*** Opening of Reading text ***

GAS is the GNU project port of the Unix AS assembler; it is available as part
of the binutils package which is included with any of the GNU compilers (for
example, GCC). GAS support is built into the various GNU compilers, and so GAS
can be invoked by invoking the compiler on a .S (asm source) file; however it
can also be run on any source file (for example, .asm files) by using the 'as'
command.
The GAS documentation is available on Linux installations in info (.gz) format,
and is viewed using the command 'info as' or 'info -f as.info'. For the
novice, a crash course in info: Info files are designed in a tree structure,
with each page or section being considered a 'node'; h gets help, q quits
info, SPACE scrolls down the screen, DEL scrolls up the screen, b jumps to the
beginning of the node, e jumps to the end of the node, n jumps to the next
node, p jumps to the previous node, g jumps to a specified node, m jumps to a
specified menu item, s searches the info file, and l steps back 1 node.

*** Close of Reading text ***
*** Opening of Raw data ***

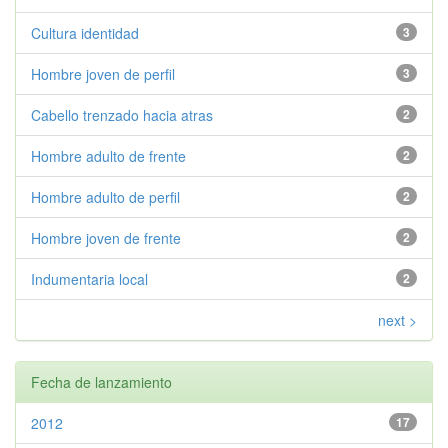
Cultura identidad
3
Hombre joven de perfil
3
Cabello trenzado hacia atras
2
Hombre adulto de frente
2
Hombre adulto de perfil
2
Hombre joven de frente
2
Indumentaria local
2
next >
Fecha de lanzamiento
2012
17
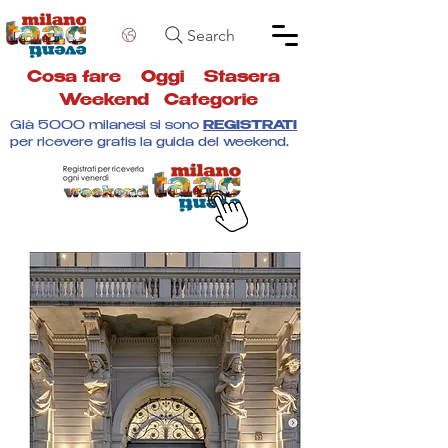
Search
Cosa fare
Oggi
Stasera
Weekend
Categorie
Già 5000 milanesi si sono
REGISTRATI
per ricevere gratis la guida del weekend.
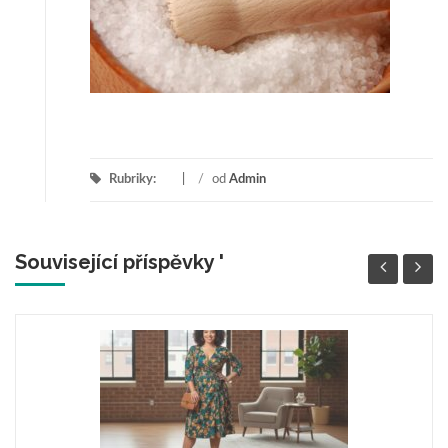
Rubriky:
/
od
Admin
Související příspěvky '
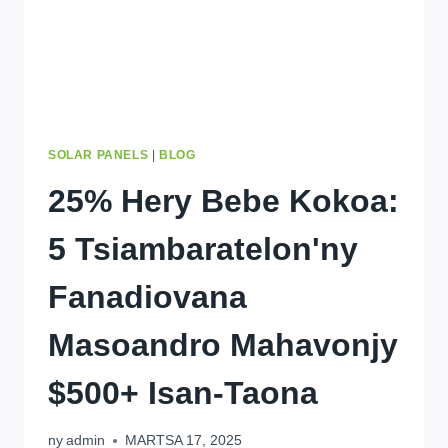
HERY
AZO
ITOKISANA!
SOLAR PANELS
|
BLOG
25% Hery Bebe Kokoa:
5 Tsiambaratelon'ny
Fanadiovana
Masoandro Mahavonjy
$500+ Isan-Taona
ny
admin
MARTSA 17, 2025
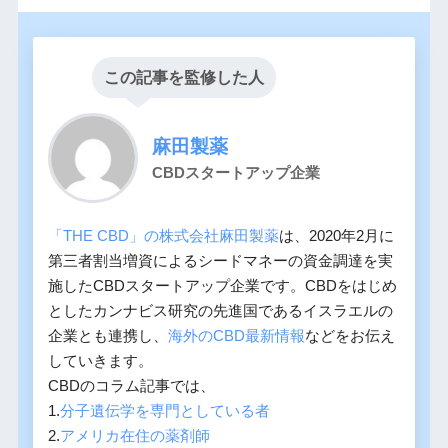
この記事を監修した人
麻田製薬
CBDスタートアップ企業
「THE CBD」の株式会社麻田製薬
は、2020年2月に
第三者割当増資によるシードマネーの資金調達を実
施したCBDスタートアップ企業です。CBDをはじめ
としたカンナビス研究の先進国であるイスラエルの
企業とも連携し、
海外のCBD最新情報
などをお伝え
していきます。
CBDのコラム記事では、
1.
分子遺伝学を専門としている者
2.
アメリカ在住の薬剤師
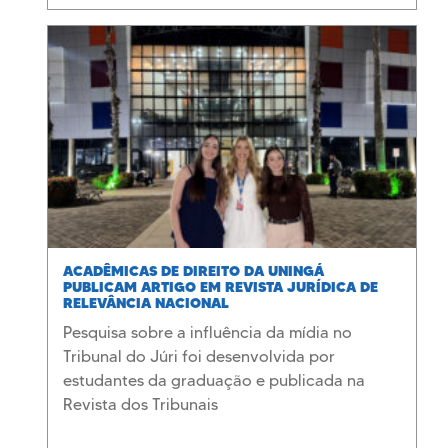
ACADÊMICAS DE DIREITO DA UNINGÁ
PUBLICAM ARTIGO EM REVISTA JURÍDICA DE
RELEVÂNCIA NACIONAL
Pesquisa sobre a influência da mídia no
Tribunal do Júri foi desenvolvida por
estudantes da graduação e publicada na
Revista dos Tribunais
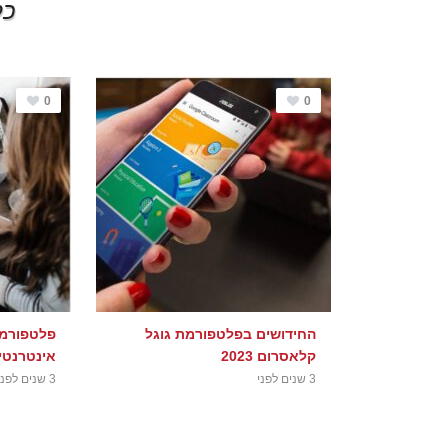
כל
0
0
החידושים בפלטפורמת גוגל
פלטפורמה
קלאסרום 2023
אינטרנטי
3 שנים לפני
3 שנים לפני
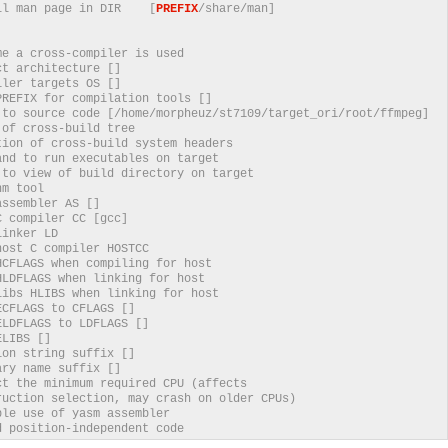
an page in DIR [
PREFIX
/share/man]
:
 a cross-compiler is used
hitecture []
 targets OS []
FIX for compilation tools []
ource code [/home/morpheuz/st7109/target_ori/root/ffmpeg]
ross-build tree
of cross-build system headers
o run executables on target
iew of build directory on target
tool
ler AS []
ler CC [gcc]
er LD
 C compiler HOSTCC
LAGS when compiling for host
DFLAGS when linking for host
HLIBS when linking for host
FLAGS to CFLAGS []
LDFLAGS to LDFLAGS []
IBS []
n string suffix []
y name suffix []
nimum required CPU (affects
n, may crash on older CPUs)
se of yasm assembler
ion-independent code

*** Close of Raw data ***
*** Opening of Raw data ***

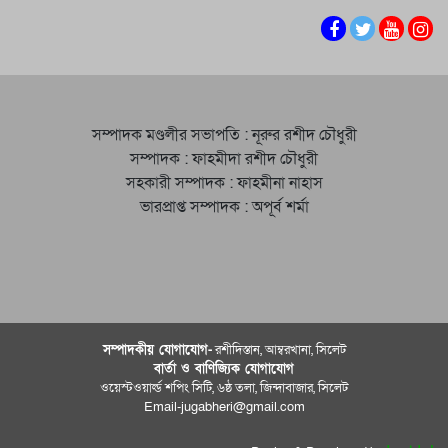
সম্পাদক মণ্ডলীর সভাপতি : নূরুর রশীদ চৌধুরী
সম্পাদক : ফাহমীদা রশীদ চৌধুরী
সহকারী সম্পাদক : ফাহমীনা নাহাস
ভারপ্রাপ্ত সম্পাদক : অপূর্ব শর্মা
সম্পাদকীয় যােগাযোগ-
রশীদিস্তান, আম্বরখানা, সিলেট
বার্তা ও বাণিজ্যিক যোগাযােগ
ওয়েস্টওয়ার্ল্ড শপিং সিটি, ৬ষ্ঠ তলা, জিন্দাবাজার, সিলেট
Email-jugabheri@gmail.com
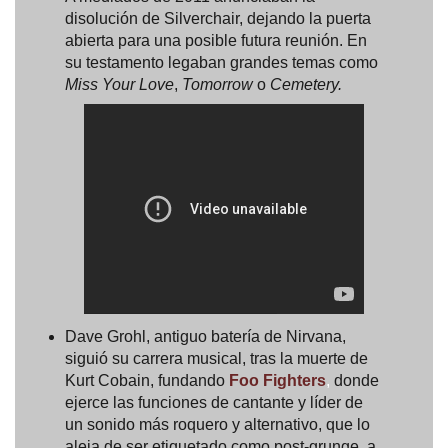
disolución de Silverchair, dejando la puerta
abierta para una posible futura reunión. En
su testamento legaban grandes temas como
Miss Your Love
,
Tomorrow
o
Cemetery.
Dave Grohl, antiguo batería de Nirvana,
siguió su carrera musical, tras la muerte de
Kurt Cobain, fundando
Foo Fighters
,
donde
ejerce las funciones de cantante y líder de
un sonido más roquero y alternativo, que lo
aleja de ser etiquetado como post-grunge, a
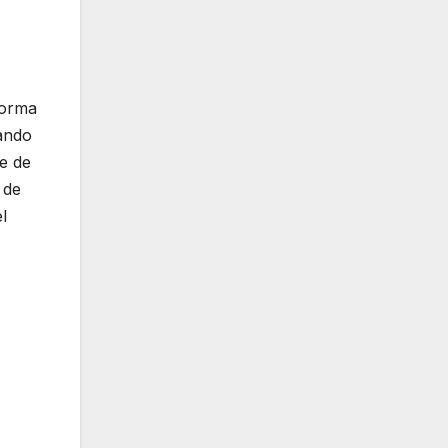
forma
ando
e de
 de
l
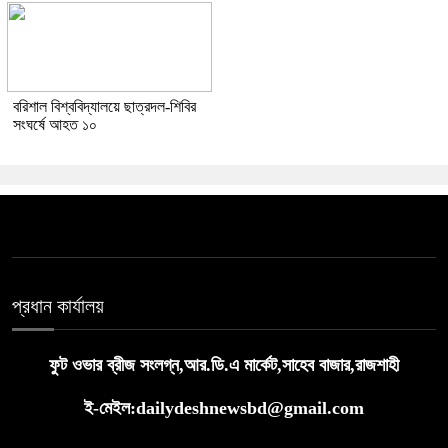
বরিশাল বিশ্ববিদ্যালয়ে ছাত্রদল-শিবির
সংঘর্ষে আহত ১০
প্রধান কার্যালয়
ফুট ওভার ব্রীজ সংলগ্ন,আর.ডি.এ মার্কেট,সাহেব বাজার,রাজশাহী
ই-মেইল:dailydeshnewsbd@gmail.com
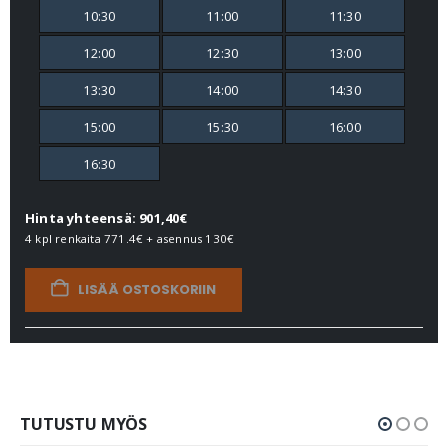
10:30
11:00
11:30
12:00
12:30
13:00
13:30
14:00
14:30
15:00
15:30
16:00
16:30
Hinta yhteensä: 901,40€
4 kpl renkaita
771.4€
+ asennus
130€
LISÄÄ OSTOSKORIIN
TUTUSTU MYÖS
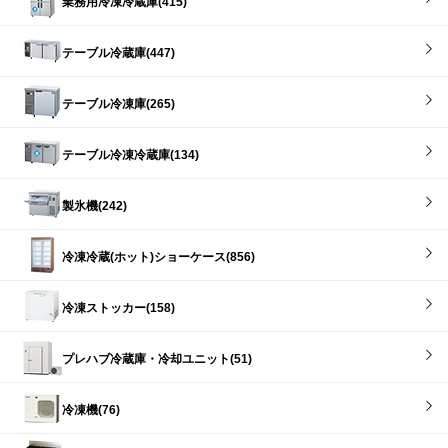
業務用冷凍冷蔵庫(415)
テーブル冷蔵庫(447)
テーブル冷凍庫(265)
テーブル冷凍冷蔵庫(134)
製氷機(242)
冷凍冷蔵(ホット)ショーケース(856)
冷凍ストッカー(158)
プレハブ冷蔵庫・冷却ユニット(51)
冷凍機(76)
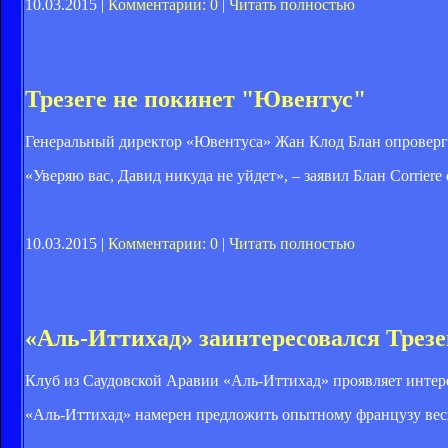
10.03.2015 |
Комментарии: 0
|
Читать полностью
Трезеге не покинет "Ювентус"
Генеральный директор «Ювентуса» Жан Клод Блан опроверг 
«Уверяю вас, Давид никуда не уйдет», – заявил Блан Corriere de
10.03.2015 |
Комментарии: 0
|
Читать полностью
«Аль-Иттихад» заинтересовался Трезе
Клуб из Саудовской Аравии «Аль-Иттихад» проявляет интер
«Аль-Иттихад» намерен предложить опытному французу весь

*** Close of Raw data ***
*** Opening of Raw data ***

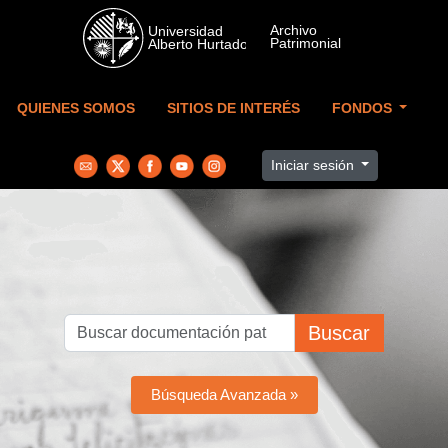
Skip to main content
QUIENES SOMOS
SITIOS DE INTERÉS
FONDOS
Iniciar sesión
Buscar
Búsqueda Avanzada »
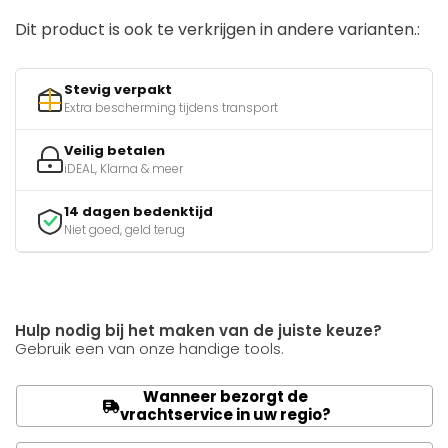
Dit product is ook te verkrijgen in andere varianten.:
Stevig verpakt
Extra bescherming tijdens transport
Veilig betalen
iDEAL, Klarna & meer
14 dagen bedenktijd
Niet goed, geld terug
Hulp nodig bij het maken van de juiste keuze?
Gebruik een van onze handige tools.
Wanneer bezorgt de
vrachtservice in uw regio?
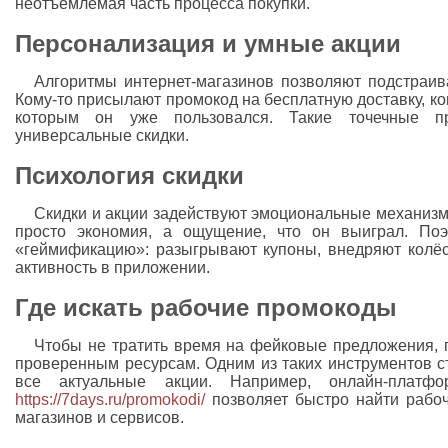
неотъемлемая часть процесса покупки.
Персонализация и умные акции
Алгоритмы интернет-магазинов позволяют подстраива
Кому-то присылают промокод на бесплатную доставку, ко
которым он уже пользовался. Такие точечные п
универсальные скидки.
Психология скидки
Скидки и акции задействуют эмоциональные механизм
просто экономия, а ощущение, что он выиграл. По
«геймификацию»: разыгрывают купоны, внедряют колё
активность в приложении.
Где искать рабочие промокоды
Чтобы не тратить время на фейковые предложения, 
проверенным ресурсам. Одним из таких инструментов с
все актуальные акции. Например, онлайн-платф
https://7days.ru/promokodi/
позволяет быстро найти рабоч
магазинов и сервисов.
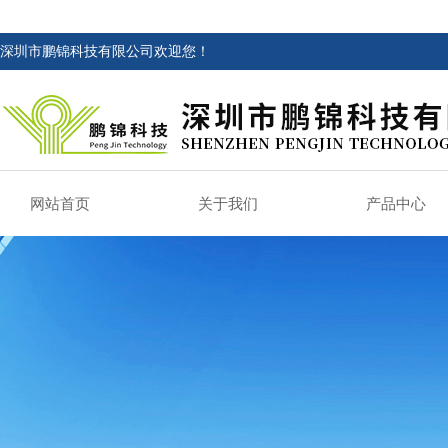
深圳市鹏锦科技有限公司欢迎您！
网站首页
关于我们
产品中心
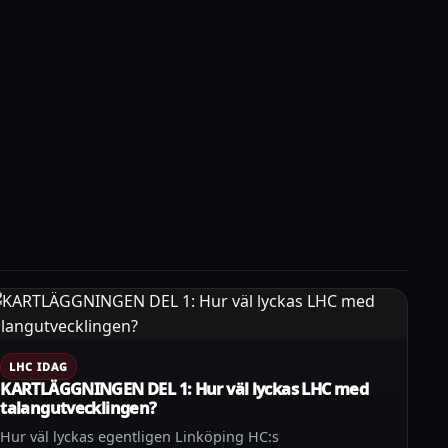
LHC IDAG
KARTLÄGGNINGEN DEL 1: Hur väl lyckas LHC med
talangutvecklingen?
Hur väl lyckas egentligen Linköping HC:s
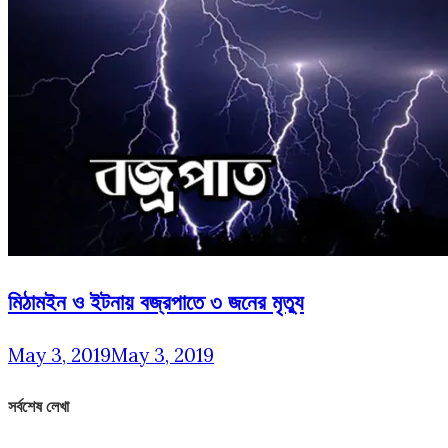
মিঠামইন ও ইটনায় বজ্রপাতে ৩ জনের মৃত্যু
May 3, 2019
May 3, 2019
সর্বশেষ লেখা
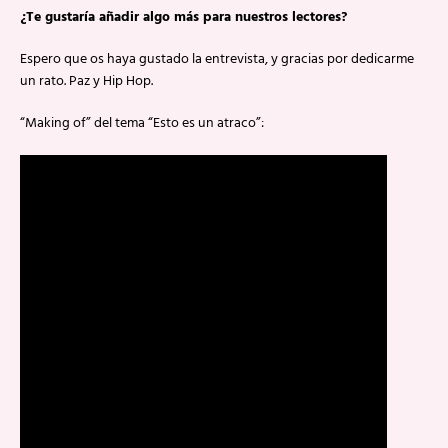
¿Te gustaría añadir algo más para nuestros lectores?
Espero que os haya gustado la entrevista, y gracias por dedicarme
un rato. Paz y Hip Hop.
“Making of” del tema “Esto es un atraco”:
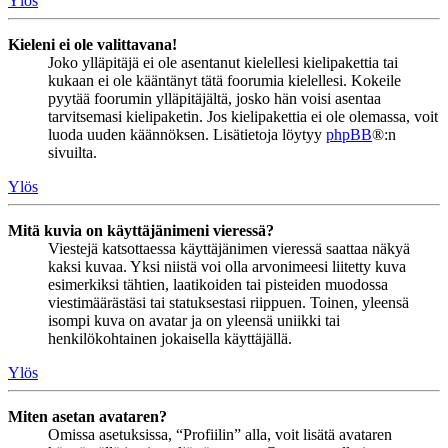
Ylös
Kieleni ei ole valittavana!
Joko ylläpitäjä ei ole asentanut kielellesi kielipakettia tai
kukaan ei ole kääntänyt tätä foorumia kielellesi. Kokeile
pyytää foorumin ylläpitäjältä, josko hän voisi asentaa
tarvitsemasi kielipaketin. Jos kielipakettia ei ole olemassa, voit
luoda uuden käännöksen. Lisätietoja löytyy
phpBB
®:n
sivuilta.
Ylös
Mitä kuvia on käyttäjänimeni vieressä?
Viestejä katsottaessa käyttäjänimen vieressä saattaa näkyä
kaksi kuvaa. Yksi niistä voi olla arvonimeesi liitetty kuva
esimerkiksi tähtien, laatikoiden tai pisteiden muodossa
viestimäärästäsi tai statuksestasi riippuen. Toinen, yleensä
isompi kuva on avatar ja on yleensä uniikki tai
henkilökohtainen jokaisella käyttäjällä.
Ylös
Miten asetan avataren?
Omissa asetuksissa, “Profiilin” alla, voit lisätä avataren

*** Close of Raw data ***

__Apply what you read__:
1 – Reproduce the passage on GAS word for word from "The GAS documentation" up to and including "back 1 node.".
2 – Answer these questions using the passage on GAS:
(a) In which package is GAS made available?
(b) Which command runs GAS on a source file such as an .asm file?
(c) In info, which key quits the program?
The data were drawn from a different source than the passage on GAS.

__Activity answers__:
1 –
The GAS documentation is available on Linux installations in info (.gz) format,
and is viewed using the command 'info as' or 'info -f as.info'. For the
novice, a crash course in info: Info files are designed in a tree structure,
with each page or section being considered a 'node'; h gets help, q quits
info, SPACE scrolls down the screen, DEL scrolls up the screen, b jumps to the
beginning of the node, e jumps to the end of the node, n jumps to the next
node, p jumps to the previous node, g jumps to a specified node, m jumps to a
specified menu item, s searches the info file, and l steps back 1 node.

2 –
(a) The binutils package.
(b) The 'as' command.
(c) The q key.